WHAT IS EXPECTED
Transcribe each of the following records line for line, keeping every character, space and line break unchanged.

INFORMATION SHOWN
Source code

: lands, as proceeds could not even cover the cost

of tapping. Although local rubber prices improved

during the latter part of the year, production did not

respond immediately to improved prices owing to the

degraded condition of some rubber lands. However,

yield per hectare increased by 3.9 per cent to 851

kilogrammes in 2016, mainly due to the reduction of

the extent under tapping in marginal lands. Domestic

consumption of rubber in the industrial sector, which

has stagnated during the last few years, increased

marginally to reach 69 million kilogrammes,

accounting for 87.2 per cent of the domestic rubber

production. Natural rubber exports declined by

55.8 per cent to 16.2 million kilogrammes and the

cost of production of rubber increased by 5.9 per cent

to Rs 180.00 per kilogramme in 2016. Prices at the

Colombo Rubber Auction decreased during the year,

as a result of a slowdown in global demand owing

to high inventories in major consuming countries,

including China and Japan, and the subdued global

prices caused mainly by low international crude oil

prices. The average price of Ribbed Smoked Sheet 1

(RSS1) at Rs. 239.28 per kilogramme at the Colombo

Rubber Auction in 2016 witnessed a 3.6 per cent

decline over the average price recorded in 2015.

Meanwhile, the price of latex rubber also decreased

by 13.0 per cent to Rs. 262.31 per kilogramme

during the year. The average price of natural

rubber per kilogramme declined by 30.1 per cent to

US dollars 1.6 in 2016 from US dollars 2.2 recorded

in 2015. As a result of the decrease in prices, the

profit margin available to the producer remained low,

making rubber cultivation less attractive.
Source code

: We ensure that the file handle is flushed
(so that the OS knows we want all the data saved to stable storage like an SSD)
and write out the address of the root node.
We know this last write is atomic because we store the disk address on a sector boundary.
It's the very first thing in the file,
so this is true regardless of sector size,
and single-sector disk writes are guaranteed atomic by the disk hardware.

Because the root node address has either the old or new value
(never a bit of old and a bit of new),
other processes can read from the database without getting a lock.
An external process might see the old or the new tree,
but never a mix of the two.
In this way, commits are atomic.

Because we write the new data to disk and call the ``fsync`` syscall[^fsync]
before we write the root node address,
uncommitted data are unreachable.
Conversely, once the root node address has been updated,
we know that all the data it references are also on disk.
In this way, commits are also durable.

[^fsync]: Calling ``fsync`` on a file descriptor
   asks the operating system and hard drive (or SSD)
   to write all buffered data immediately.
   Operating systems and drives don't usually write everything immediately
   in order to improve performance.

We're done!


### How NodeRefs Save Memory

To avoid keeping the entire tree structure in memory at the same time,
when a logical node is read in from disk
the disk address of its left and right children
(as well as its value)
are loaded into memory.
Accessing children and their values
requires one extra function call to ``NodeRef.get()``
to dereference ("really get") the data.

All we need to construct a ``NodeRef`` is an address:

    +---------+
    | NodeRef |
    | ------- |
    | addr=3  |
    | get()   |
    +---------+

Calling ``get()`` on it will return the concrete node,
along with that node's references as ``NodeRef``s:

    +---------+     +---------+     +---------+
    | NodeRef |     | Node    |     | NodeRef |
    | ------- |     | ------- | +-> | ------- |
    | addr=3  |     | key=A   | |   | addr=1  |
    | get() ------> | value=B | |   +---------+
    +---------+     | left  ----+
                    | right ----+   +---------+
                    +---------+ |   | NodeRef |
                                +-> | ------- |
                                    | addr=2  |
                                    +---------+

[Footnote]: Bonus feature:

ANSWER TO THIS EXERCISE
Source code

: lands, as proceeds could not even cover the cost

of tapping. Although local rubber prices improved

during the latter part of the year, production did not

respond immediately to improved prices owing to the

degraded condition of some rubber lands. However,

yield per hectare increased by 3.9 per cent to 851

kilogrammes in 2016, mainly due to the reduction of

the extent under tapping in marginal lands. Domestic

consumption of rubber in the industrial sector, which

has stagnated during the last few years, increased

marginally to reach 69 million kilogrammes,

accounting for 87.2 per cent of the domestic rubber

production. Natural rubber exports declined by

55.8 per cent to 16.2 million kilogrammes and the

cost of production of rubber increased by 5.9 per cent

to Rs 180.00 per kilogramme in 2016. Prices at the

Colombo Rubber Auction decreased during the year,

as a result of a slowdown in global demand owing

to high inventories in major consuming countries,

including China and Japan, and the subdued global

prices caused mainly by low international crude oil

prices. The average price of Ribbed Smoked Sheet 1

(RSS1) at Rs. 239.28 per kilogramme at the Colombo

Rubber Auction in 2016 witnessed a 3.6 per cent

decline over the average price recorded in 2015.

Meanwhile, the price of latex rubber also decreased

by 13.0 per cent to Rs. 262.31 per kilogramme

during the year. The average price of natural

rubber per kilogramme declined by 30.1 per cent to

US dollars 1.6 in 2016 from US dollars 2.2 recorded

in 2015. As a result of the decrease in prices, the

profit margin available to the producer remained low,

making rubber cultivation less attractive.
Source code

: We ensure that the file handle is flushed
(so that the OS knows we want all the data saved to stable storage like an SSD)
and write out the address of the root node.
We know this last write is atomic because we store the disk address on a sector boundary.
It's the very first thing in the file,
so this is true regardless of sector size,
and single-sector disk writes are guaranteed atomic by the disk hardware.

Because the root node address has either the old or new value
(never a bit of old and a bit of new),
other processes can read from the database without getting a lock.
An external process might see the old or the new tree,
but never a mix of the two.
In this way, commits are atomic.

Because we write the new data to disk and call the ``fsync`` syscall[^fsync]
before we write the root node address,
uncommitted data are unreachable.
Conversely, once the root node address has been updated,
we know that all the data it references are also on disk.
In this way, commits are also durable.

[^fsync]: Calling ``fsync`` on a file descriptor
   asks the operating system and hard drive (or SSD)
   to write all buffered data immediately.
   Operating systems and drives don't usually write everything immediately
   in order to improve performance.

We're done!


### How NodeRefs Save Memory

To avoid keeping the entire tree structure in memory at the same time,
when a logical node is read in from disk
the disk address of its left and right children
(as well as its value)
are loaded into memory.
Accessing children and their values
requires one extra function call to ``NodeRef.get()``
to dereference ("really get") the data.

All we need to construct a ``NodeRef`` is an address:

    +---------+
    | NodeRef |
    | ------- |
    | addr=3  |
    | get()   |
    +---------+

Calling ``get()`` on it will return the concrete node,
along with that node's references as ``NodeRef``s:

    +---------+     +---------+     +---------+
    | NodeRef |     | Node    |     | NodeRef |
    | ------- |     | ------- | +-> | ------- |
    | addr=3  |     | key=A   | |   | addr=1  |
    | get() ------> | value=B | |   +---------+
    +---------+     | left  ----+
                    | right ----+   +---------+
                    +---------+ |   | NodeRef |
                                +-> | ------- |
                                    | addr=2  |
                                    +---------+

[Footnote]: Bonus feature:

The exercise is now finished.